Most people here still use horseback as their only means of transport. It’s a common sight to see people work their fields relying solely on manual labor to do their farming. This area is remote and cannot be reached by public transportation.

It seems like a forgotten land, isolated, and beyond the concrete maze, peaceful and serene. Without the gray shade of skyscrapers scratching the soft belly of passing clouds, the sky here seems bluer than elsewhere.

Temple-cave on a cliff

Temple along the flank of a cliff. Not far from Shi Xi village, Yunnan, China. Photo: Tony Ying
Temple along the flank of a cliff, not far from Sha Xi Village, Yunnan, China. (Image: Tony Ying via Nspirement)

Not far from Sha Xi village, isolated from the common routes of public transport, is a little mystifying location in Jian Chuan County. The structures are built around and merged with the naturally existing caves on the flank of the cliff.

No travel agency has this place in its sightseeing package. To even get here, one has to know the location and drive there oneself. To outsiders, this place is unknown. If you are lucky, you can hitch a ride with a group of people from Yunnan University as we did.

The surrounding scenery is beautiful, with green pastures and tree landscapes that are reminiscent of a time long past, but somehow preserved like in a bubble, right here and now. I can only describe the sensations, drawn from the brushes of air, the smell of the moist earth, and the vegetation, as being magical.

IMG_0887_Temple-on-Cliff_Wild-Monkey
Temple along the flank of a cliff. Not far from Sha Xi Village, Yunnan, China. (Image: Tony Ying via Nspirement)

After scaling the path and stairs that lead to the outlook, the view is simply mesmerizing. Overlooking a green valley, do not be surprised if some of the indigenous wild monkeys join you while you are taking in the stunning view and peaceful atmosphere that this more than 200-year-old cave dwelling radiates.

Apparently, this site even has the status of a cultural heritage place. Surprisingly, many of the historic sites in this region are still well preserved.

Ancient Tea Horse Road

Besides being home to numerous ethnic minorities, Yunnan Province was once transited by many merchants and their caravans. Most of them transported tea, which gave a network of caravan paths winding through the mountains of Sichuan, Yunnan, and Guizhou in Southwest China its well-known name, the “Tea Horse Road.”

The Li River and Jade Snow Mountain

Compared to the previously described remote areas we visited, this area, close to the Li River and Jade Snow Mountains is quite popular among tourists.

Yunnan Province, China. Photo: Tony Ying
Yunnan Province, China. (Image: Tony Ying via Nspirement)

Nearby, Linhai City’s concrete buildings and skyscrapers grow out of the ground like mushrooms after a rain. Linhai and its surroundings are well visited by tourists, who flock there to see the popular tourist attractions, among them, the famous golf course at the foot of the mountain.
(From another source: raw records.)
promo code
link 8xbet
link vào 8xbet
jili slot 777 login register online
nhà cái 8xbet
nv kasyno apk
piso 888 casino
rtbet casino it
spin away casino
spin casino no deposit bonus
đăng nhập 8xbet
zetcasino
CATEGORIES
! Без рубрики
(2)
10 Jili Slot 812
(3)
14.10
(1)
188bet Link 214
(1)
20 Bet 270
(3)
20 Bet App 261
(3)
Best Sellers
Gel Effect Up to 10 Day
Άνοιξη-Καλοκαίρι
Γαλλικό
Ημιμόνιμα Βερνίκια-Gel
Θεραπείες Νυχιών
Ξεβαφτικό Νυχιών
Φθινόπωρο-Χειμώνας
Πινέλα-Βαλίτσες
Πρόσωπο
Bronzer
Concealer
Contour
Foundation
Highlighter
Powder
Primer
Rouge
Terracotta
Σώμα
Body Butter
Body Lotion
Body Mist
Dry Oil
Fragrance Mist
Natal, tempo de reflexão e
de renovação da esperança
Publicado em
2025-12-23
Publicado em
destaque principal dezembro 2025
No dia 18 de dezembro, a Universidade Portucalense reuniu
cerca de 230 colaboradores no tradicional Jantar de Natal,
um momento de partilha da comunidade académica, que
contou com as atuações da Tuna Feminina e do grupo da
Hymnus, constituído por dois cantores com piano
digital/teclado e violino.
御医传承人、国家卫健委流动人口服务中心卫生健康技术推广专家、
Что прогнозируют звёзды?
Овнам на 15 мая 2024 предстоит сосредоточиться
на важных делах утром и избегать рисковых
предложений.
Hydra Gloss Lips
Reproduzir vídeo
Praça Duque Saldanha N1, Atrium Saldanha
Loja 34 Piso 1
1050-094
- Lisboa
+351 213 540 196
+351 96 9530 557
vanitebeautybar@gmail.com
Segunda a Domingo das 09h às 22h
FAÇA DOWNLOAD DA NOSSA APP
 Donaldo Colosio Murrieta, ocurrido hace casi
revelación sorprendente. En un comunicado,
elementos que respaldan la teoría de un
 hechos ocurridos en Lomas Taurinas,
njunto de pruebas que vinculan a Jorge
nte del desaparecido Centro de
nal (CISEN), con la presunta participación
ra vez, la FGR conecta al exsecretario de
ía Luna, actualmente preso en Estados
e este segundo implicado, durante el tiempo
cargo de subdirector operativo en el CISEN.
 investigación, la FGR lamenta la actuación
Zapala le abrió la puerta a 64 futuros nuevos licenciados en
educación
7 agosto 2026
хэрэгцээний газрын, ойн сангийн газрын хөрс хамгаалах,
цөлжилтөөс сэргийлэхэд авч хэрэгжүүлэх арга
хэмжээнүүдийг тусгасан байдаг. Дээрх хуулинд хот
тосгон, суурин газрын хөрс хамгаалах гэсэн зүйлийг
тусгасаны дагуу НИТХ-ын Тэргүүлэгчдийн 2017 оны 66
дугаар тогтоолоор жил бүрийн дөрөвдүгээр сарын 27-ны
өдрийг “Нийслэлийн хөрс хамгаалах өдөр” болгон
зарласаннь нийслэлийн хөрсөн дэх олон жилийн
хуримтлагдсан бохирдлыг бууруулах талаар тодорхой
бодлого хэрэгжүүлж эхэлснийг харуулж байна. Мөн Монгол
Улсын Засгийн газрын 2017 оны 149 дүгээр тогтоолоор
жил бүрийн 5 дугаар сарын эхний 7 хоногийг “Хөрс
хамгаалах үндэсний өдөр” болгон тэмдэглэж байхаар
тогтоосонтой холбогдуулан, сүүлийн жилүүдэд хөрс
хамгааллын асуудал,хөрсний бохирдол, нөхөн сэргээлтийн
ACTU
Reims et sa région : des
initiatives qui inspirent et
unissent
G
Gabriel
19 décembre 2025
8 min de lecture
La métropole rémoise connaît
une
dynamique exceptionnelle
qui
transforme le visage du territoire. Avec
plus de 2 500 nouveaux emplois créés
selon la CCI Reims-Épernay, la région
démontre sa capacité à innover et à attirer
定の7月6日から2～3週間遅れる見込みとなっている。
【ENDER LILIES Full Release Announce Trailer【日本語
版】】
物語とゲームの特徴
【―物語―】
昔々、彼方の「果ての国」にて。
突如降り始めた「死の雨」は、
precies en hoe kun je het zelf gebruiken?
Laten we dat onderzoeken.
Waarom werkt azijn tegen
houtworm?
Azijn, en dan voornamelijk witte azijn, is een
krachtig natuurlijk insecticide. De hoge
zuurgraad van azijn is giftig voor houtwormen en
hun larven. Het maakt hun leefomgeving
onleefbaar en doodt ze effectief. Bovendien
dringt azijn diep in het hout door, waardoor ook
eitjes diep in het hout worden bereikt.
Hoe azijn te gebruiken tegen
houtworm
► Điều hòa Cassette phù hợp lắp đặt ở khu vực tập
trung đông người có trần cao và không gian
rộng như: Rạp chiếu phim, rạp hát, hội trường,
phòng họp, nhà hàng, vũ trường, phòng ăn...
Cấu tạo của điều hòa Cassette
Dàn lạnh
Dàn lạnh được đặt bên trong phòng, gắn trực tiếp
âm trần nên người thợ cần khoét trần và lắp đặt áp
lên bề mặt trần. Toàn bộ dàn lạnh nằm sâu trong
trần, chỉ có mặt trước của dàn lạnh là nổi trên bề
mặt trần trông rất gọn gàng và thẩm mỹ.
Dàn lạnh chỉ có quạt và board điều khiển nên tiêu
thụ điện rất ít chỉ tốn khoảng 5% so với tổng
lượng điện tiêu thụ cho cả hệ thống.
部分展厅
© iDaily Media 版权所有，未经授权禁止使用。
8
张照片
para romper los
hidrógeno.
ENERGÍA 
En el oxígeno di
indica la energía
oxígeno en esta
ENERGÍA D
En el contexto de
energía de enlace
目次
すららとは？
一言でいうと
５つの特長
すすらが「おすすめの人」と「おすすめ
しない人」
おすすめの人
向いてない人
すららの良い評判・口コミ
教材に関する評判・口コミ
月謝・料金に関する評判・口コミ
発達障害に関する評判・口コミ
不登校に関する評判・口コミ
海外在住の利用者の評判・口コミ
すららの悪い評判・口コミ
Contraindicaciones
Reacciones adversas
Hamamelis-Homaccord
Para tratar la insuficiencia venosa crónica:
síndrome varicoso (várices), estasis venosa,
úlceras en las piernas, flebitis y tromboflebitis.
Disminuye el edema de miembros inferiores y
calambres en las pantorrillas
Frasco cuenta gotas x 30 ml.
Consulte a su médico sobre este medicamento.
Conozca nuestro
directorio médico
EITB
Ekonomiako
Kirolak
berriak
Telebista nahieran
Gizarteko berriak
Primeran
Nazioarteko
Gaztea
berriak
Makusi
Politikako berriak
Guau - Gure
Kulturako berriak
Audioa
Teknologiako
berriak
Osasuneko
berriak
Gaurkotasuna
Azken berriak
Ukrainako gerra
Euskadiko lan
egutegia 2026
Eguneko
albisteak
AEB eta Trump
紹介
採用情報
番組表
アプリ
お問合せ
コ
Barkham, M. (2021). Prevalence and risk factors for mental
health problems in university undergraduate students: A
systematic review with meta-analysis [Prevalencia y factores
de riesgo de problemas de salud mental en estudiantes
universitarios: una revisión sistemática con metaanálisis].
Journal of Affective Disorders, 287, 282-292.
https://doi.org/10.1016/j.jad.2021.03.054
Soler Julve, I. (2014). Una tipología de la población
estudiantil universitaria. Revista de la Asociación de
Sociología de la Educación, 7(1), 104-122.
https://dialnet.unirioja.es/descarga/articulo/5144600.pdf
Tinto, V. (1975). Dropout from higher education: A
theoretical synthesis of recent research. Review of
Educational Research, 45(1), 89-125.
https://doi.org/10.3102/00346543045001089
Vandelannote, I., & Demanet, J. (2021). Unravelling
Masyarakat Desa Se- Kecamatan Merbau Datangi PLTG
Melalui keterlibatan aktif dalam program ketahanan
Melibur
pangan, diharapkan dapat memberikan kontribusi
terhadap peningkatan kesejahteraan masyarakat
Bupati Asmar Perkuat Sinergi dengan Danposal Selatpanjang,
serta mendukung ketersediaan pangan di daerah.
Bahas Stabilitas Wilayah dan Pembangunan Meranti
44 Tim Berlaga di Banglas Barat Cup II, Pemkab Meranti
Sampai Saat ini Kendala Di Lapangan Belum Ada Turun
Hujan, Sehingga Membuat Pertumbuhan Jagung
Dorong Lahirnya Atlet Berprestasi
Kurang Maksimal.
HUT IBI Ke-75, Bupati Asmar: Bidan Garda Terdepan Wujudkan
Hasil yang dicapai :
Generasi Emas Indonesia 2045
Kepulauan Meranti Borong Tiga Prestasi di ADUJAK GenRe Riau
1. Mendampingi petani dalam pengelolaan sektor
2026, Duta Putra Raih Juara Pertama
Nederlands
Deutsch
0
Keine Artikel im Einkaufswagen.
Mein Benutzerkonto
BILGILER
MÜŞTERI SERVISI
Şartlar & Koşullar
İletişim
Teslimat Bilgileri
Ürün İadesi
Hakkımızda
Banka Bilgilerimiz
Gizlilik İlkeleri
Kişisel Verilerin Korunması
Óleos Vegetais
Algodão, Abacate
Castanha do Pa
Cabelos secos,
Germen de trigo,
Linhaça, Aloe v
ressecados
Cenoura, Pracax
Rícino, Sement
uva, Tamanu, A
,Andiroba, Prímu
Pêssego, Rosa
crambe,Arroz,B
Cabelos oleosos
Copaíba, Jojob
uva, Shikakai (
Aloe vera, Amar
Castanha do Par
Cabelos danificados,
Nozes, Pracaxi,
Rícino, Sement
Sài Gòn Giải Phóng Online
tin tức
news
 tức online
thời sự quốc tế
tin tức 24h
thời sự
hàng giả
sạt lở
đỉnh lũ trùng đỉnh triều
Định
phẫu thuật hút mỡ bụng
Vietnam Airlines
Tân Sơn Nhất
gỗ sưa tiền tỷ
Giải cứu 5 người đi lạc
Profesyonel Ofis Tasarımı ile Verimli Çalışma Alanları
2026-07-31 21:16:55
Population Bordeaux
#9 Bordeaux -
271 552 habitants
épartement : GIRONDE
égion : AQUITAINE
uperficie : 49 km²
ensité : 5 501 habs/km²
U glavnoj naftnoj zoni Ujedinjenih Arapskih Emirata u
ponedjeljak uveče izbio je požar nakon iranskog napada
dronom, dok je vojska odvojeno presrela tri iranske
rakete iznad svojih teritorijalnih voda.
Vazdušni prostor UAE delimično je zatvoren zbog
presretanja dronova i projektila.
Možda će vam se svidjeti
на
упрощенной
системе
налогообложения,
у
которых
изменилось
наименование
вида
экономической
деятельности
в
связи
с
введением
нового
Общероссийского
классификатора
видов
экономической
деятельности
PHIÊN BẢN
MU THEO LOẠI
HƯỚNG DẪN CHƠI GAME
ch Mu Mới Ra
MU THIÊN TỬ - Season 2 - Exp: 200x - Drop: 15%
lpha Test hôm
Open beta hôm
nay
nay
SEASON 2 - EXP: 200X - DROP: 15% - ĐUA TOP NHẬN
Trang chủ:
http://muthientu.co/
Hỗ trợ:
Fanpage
Little Bridge crossing over the Li River, Yunnan, China. Photo: Tony Ying
Little Bridge crossing over the Li River, Yunnan, China. (Image: Tony Ying via Nspirement)

Linhai is a county-level city in Taizhou, Zhejiang Province situated on the banks of the Lin River in Eastern China.

Deciphering diversity

Did I encounter diversity? Yes. The different people in the different parts of Yunnan are like different sorts of flowers growing on a spring field, each with its own color and scent.

While there was much I learned about the Yunnan people and their habitat, there was more I learned about myself, being a part of it in a remotely seen way.

I wasn’t able to find an answer to every question, but every experience on my journey presented a key to a new door of wonderment and magic waiting for me to explore on my next journey, wherever it may take me.